Short task A: Write out the rows of the name lists for living things, from the first row through the line that contains "genus: Pteridium", with both of those lines included.

Page:
§ §
Vinyl Music Hall, Pensacola


Many metal acts have graced the stage at Pensacola’s Vinyl Music Hall, but none have had quite the impact that Amon Amarth and Goatwhore delivered to our many local metalheads. Since 2012, I have seen just about every metal act that has rolled through the venue—Killswitch Engage, the Black Dahlia Murder, Cannibal Corpse, and the mighty Gwar. These bands have graced us with immensely powerful shows time and time again.


But I was completely overwhelmed by Amon Amarth and Goatwhore. This was the first sold out metal show I have ever seen at the Vinyl Music Hall, and it was on a Monday.


Once I walked in through those doors, a familiar feeling hit me, something that was missing for a while. It was a sense of community that surrounded me, an energy that is unmistakable. I frequent many concerts in the area, but nothing feels more like home than a metal show.


Known for being at the forefront of the blackened death metal subgenre, New Orleans’ Goatwhore has developed a cult following, bringing with them a unique sound that many bands today still try to emulate, including lyrical topics such as the occult, Satanism, witchcraft, and Armageddon. Presenting many of their best songs—“Apocalyptic Havoc,” “Nocturnal Conjuration of the Accursed,” “Unraveling Paradise,” and “FBS”—Goatwhore’s sheer power was an amazing feat to witness. I was especially impressed with touring bassist Rob Coleman, who provided much interaction with the audience.


On drums, Zack Simmons demonstrated some very groovy rhythms alongside the traditional heavy, blasting drums that are signature to black metal and death metal. Louis Benjamin Falgoust II’s voice was impeccable, with growls and harsh screams reminiscent of a wild animal on the hunt. After some onstage shenanigans between Louis and lead guitarist (and absolute riff lord) Sammy Duet, Goatwhore unleashed a brand new song (“Vengeful Ascension”) and album announcement on us.
§ §
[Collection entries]
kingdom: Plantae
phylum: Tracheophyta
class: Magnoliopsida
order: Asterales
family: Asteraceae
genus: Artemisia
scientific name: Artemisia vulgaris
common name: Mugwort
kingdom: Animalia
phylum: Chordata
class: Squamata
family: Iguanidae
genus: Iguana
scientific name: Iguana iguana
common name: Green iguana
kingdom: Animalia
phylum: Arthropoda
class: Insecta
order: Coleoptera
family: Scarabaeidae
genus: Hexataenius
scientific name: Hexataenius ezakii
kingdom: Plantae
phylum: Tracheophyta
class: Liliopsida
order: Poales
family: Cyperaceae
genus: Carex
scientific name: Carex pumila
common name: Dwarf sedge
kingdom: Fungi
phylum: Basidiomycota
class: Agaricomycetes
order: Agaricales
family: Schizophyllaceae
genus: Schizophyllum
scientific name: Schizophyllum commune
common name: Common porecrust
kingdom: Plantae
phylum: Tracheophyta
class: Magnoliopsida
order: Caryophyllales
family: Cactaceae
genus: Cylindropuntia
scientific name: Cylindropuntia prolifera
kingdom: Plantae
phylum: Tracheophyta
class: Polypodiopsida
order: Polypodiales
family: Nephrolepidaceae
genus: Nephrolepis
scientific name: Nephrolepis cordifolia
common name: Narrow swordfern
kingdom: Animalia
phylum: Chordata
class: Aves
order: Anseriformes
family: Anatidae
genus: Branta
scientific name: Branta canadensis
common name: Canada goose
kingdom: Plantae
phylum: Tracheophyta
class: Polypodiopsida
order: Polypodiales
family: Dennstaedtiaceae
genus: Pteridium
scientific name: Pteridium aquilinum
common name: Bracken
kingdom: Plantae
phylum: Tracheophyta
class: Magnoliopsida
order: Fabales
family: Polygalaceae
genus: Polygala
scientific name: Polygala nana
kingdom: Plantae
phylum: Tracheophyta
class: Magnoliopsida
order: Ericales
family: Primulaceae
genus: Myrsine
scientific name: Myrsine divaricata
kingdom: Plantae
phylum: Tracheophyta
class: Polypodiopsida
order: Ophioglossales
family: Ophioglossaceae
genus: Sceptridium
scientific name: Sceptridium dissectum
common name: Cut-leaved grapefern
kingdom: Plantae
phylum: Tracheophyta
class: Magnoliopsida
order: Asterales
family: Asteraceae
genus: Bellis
§ §
Short task B: Using the concert review, decide whether each statement agrees with it, and give yes or no with the deciding words quoted from the review: (i) The sold-out show was on a Monday. (ii) Zack Simmons played bass for Goatwhore. (iii) Goatwhore comes from New Orleans.

Expected output A:
kingdom: Plantae
phylum: Tracheophyta
class: Magnoliopsida
order: Asterales
family: Asteraceae
genus: Artemisia
scientific name: Artemisia vulgaris
common name: Mugwort
kingdom: Animalia
phylum: Chordata
class: Squamata
family: Iguanidae
genus: Iguana
scientific name: Iguana iguana
common name: Green iguana
kingdom: Animalia
phylum: Arthropoda
class: Insecta
order: Coleoptera
family: Scarabaeidae
genus: Hexataenius
scientific name: Hexataenius ezakii
kingdom: Plantae
phylum: Tracheophyta
class: Liliopsida
order: Poales
family: Cyperaceae
genus: Carex
scientific name: Carex pumila
common name: Dwarf sedge
kingdom: Fungi
phylum: Basidiomycota
class: Agaricomycetes
order: Agaricales
family: Schizophyllaceae
genus: Schizophyllum
scientific name: Schizophyllum commune
common name: Common porecrust
kingdom: Plantae
phylum: Tracheophyta
class: Magnoliopsida
order: Caryophyllales
family: Cactaceae
genus: Cylindropuntia
scientific name: Cylindropuntia prolifera
kingdom: Plantae
phylum: Tracheophyta
class: Polypodiopsida
order: Polypodiales
family: Nephrolepidaceae
genus: Nephrolepis
scientific name: Nephrolepis cordifolia
common name: Narrow swordfern
kingdom: Animalia
phylum: Chordata
class: Aves
order: Anseriformes
family: Anatidae
genus: Branta
scientific name: Branta canadensis
common name: Canada goose
kingdom: Plantae
phylum: Tracheophyta
class: Polypodiopsida
order: Polypodiales
family: Dennstaedtiaceae
genus: Pteridium

Expected output B:
(i) Yes: "and it was on a Monday."
(ii) No: "On drums, Zack Simmons demonstrated some very groovy rhythms"
(iii) Yes: "New Orleans’ Goatwhore"